Retype the data exactly, leaving nothing out.

[Start of Attachment]

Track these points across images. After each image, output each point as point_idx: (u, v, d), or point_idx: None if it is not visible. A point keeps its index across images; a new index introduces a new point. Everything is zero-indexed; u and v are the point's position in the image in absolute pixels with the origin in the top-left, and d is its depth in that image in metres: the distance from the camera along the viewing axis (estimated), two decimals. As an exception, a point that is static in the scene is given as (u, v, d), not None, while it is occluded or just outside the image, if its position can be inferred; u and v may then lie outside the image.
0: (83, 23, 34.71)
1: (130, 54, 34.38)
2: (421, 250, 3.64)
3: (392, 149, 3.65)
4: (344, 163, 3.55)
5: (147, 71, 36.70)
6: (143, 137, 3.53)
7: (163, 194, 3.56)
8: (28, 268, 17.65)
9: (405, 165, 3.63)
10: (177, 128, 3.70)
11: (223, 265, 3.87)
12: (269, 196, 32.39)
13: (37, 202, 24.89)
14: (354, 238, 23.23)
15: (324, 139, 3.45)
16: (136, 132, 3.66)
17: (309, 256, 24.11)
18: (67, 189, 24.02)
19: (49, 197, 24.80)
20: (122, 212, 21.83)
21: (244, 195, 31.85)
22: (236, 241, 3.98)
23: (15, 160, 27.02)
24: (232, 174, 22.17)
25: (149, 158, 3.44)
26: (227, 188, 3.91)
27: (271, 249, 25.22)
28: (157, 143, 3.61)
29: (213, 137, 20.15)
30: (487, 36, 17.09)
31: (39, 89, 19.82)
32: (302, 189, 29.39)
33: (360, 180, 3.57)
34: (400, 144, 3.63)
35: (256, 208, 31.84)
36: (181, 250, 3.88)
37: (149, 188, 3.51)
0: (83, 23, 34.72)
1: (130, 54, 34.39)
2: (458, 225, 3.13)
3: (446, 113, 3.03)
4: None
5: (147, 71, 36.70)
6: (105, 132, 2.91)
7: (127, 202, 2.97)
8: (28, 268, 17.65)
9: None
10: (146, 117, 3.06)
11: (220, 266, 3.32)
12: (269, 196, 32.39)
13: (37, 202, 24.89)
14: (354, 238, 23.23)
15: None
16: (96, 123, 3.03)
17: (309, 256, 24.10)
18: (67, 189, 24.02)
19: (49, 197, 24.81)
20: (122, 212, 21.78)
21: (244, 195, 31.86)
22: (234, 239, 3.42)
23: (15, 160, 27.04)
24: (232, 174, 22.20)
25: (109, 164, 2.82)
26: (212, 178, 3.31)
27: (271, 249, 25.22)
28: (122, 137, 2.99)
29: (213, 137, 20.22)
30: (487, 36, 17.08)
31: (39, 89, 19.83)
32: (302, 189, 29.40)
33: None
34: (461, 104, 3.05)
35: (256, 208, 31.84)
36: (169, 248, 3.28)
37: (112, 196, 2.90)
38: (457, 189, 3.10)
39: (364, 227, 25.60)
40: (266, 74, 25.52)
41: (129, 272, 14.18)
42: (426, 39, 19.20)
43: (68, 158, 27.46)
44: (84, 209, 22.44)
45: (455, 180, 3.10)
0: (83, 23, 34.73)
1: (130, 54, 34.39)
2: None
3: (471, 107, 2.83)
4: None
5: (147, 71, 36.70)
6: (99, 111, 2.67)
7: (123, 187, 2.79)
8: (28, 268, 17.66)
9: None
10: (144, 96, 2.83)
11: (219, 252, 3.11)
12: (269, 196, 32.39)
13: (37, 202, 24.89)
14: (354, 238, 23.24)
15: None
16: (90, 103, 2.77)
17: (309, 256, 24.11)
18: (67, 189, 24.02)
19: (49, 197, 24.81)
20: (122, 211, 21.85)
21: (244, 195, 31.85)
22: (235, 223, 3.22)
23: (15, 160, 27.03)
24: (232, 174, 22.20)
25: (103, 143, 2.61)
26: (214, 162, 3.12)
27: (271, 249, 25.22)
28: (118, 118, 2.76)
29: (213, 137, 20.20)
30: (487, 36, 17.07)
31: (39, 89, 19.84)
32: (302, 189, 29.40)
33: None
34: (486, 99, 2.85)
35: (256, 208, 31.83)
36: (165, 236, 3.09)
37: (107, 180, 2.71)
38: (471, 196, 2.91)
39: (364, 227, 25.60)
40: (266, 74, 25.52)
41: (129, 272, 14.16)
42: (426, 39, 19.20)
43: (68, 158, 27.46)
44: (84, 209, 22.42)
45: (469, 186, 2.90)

[End of Attachment]

- **Solution**:
Track these points across images. After each image, output each point as point_idx: (u, v, d), or point_idx: None if it is not visible. A point keeps its index across images; a new index introduces a new point. Everything is zero-indexed; u and v are the point's position in the image in absolute pixels with the origin in the top-left, and d is its depth in that image in metres: the distance from the camera along the viewing axis (estimated), two decimals. As an exception, a point that is static in the scene is given as (u, v, d), not None, while it is occluded or just outside the image, if its position can be inferred; u and v may then lie outside the image.
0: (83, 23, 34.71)
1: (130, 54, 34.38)
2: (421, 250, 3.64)
3: (392, 149, 3.65)
4: (344, 163, 3.55)
5: (147, 71, 36.70)
6: (143, 137, 3.53)
7: (163, 194, 3.56)
8: (28, 268, 17.65)
9: (405, 165, 3.63)
10: (177, 128, 3.70)
11: (223, 265, 3.87)
12: (269, 196, 32.39)
13: (37, 202, 24.89)
14: (354, 238, 23.23)
15: (324, 139, 3.45)
16: (136, 132, 3.66)
17: (309, 256, 24.11)
18: (67, 189, 24.02)
19: (49, 197, 24.80)
20: (122, 212, 21.83)
21: (244, 195, 31.85)
22: (236, 241, 3.98)
23: (15, 160, 27.02)
24: (232, 174, 22.17)
25: (149, 158, 3.44)
26: (227, 188, 3.91)
27: (271, 249, 25.22)
28: (157, 143, 3.61)
29: (213, 137, 20.15)
30: (487, 36, 17.09)
31: (39, 89, 19.82)
32: (302, 189, 29.39)
33: (360, 180, 3.57)
34: (400, 144, 3.63)
35: (256, 208, 31.84)
36: (181, 250, 3.88)
37: (149, 188, 3.51)
0: (83, 23, 34.72)
1: (130, 54, 34.39)
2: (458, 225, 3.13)
3: (446, 113, 3.03)
4: None
5: (147, 71, 36.70)
6: (105, 132, 2.91)
7: (127, 202, 2.97)
8: (28, 268, 17.65)
9: None
10: (146, 117, 3.06)
11: (220, 266, 3.32)
12: (269, 196, 32.39)
13: (37, 202, 24.89)
14: (354, 238, 23.23)
15: None
16: (96, 123, 3.03)
17: (309, 256, 24.10)
18: (67, 189, 24.02)
19: (49, 197, 24.81)
20: (122, 212, 21.78)
21: (244, 195, 31.86)
22: (234, 239, 3.42)
23: (15, 160, 27.04)
24: (232, 174, 22.20)
25: (109, 164, 2.82)
26: (212, 178, 3.31)
27: (271, 249, 25.22)
28: (122, 137, 2.99)
29: (213, 137, 20.22)
30: (487, 36, 17.08)
31: (39, 89, 19.83)
32: (302, 189, 29.40)
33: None
34: (461, 104, 3.05)
35: (256, 208, 31.84)
36: (169, 248, 3.28)
37: (112, 196, 2.90)
38: (457, 189, 3.10)
39: (364, 227, 25.60)
40: (266, 74, 25.52)
41: (129, 272, 14.18)
42: (426, 39, 19.20)
43: (68, 158, 27.46)
44: (84, 209, 22.44)
45: (455, 180, 3.10)
0: (83, 23, 34.73)
1: (130, 54, 34.39)
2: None
3: (471, 107, 2.83)
4: None
5: (147, 71, 36.70)
6: (99, 111, 2.67)
7: (123, 187, 2.79)
8: (28, 268, 17.66)
9: None
10: (144, 96, 2.83)
11: (219, 252, 3.11)
12: (269, 196, 32.39)
13: (37, 202, 24.89)
14: (354, 238, 23.24)
15: None
16: (90, 103, 2.77)
17: (309, 256, 24.11)
18: (67, 189, 24.02)
19: (49, 197, 24.81)
20: (122, 211, 21.85)
21: (244, 195, 31.85)
22: (235, 223, 3.22)
23: (15, 160, 27.03)
24: (232, 174, 22.20)
25: (103, 143, 2.61)
26: (214, 162, 3.12)
27: (271, 249, 25.22)
28: (118, 118, 2.76)
29: (213, 137, 20.20)
30: (487, 36, 17.07)
31: (39, 89, 19.84)
32: (302, 189, 29.40)
33: None
34: (486, 99, 2.85)
35: (256, 208, 31.83)
36: (165, 236, 3.09)
37: (107, 180, 2.71)
38: (471, 196, 2.91)
39: (364, 227, 25.60)
40: (266, 74, 25.52)
41: (129, 272, 14.16)
42: (426, 39, 19.20)
43: (68, 158, 27.46)
44: (84, 209, 22.42)
45: (469, 186, 2.90)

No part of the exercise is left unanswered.